Sunday, June 15, 2008

Crazy Good

So who says horse books aren't hot?

This, from Newsweek, about Charles Leerhsen's newest tome, Crazy Good, the story of Dan Patch, a harness racer who captured the heart of a nation in much the same way that Seabiscuit did. "But before World War I, horse racing was the nation's leading sport and harness racing....was more popular than the Thoroughbred game," writes Tony Dokoupil in his review.

This popularity, Leerhsen's theorizes was due to the public identification with a horse pulling a cart, their primary means of transport. The fast trotting harness horse was in effect, "a chance to cheer on a faster version of something you have at home."

That said, Dan Patch provided a lot of opportunities for cheering.
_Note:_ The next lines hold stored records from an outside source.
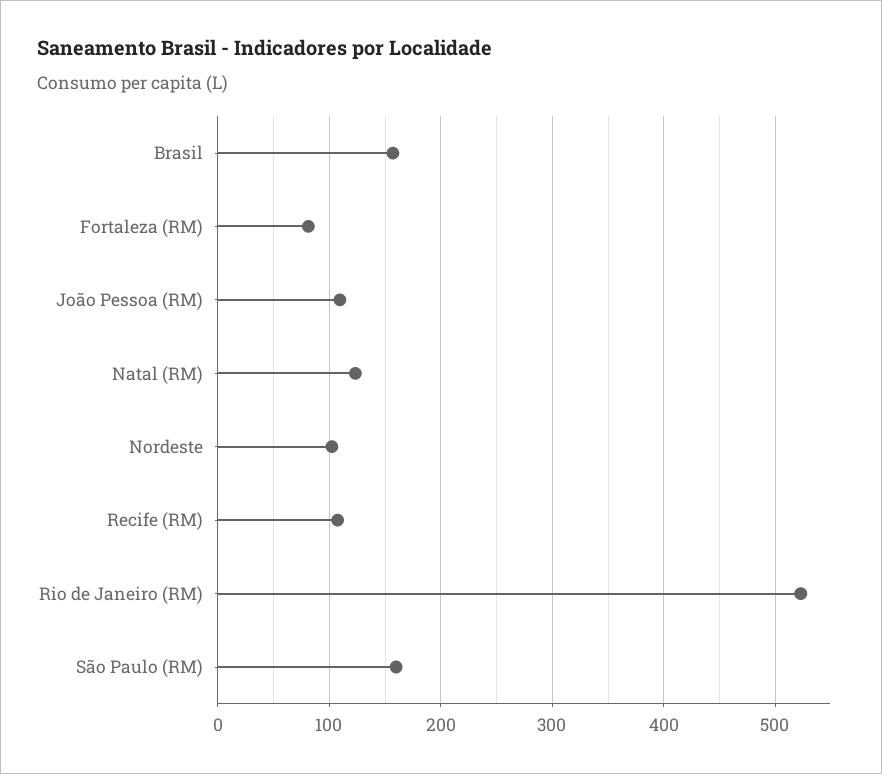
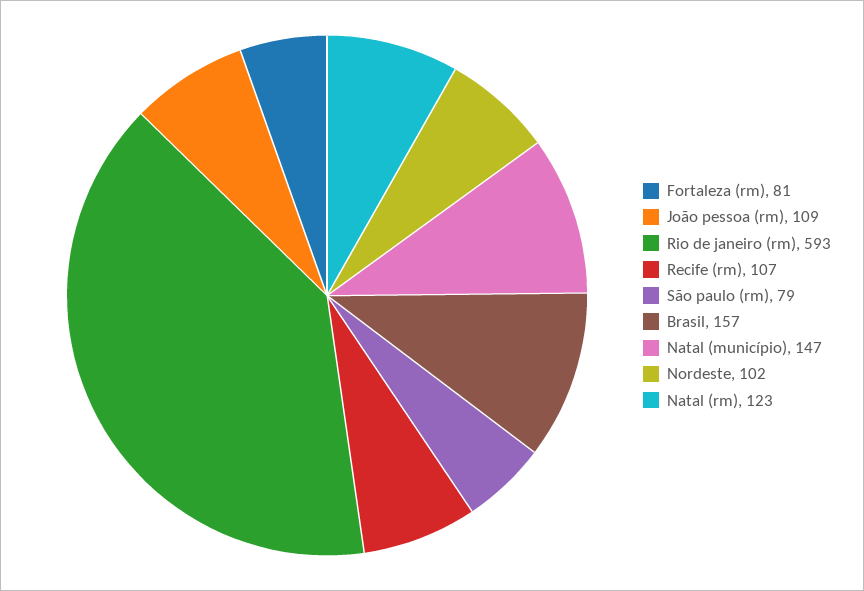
  {
    "Brasil": 157,
    "Fortaleza (RM)": 81,
    "João Pessoa (RM)": 109,
    "Natal (RM)": 123,
    "Nordeste": 102,
    "Recife (RM)": 107,
-   "Rio de Janeiro (RM)": 520,
+   "Rio de Janeiro (RM)": 593,
-   "São Paulo (RM)": 160
+   "São Paulo (RM)": 79,
+   "Natal (município)": 147
  }

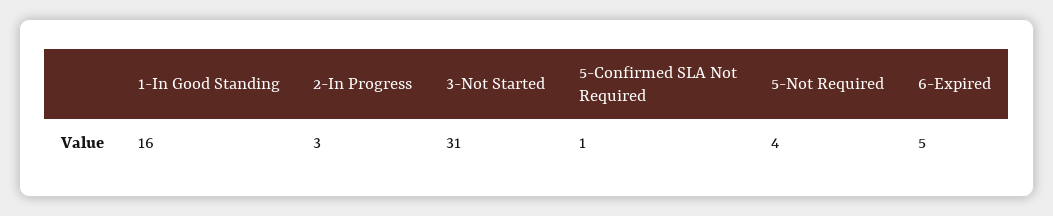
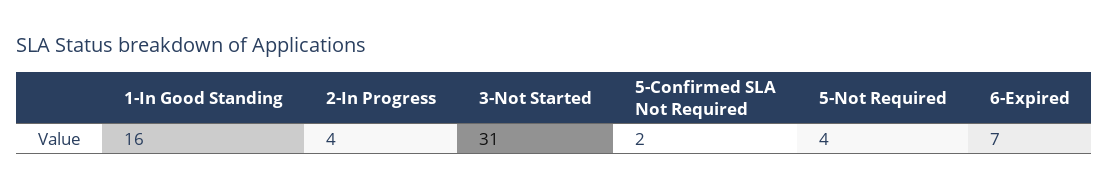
  {
    "1-In Good Standing": 16,
-   "2-In Progress": 3,
+   "2-In Progress": 4,
    "3-Not Started": 31,
-   "5-Confirmed SLA Not Required": 1,
+   "5-Confirmed SLA Not Required": 2,
    "5-Not Required": 4,
-   "6-Expired": 5
+   "6-Expired": 7
  }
First of all he raced for NINE years, from 1900 to 1909, and he was incredibly fast. "More than 100,000 people would flock to watch his exhibitions of blinding speed, where he frequently pierced the two-minute-mile mark, and eventually shaved the record to 1:55." He also earned close to $1 million, hardly pocket change in his era or today. And in versions of the merchandising craze on which careers are built today, Dan Patch even had his own line of products ranging from pancake syrup to washing machines!

The book gets a great review ("From start to finish, this book has legs," writes Dokoupil), and the author, an executive editor at Sports Illustrated, gets kudos for resurrecting another equine superstar that time forgot. As much an homage to an era where horse power was literal as well as figurative, the book brings the horse alive through his connections in much the same way that any story about a main character who cannot speak must.

So perhaps the answer to my still-not-sold book proposal is to let Barbaro go away only to be resurrected in another, say ten or twenty years, by a public lacking long-term memory. The only problem, of course, is that the story won't go away because of all the issue tied to racing that it has come to represent.

Just another chapter in what I think is an even bigger story with even longer legs.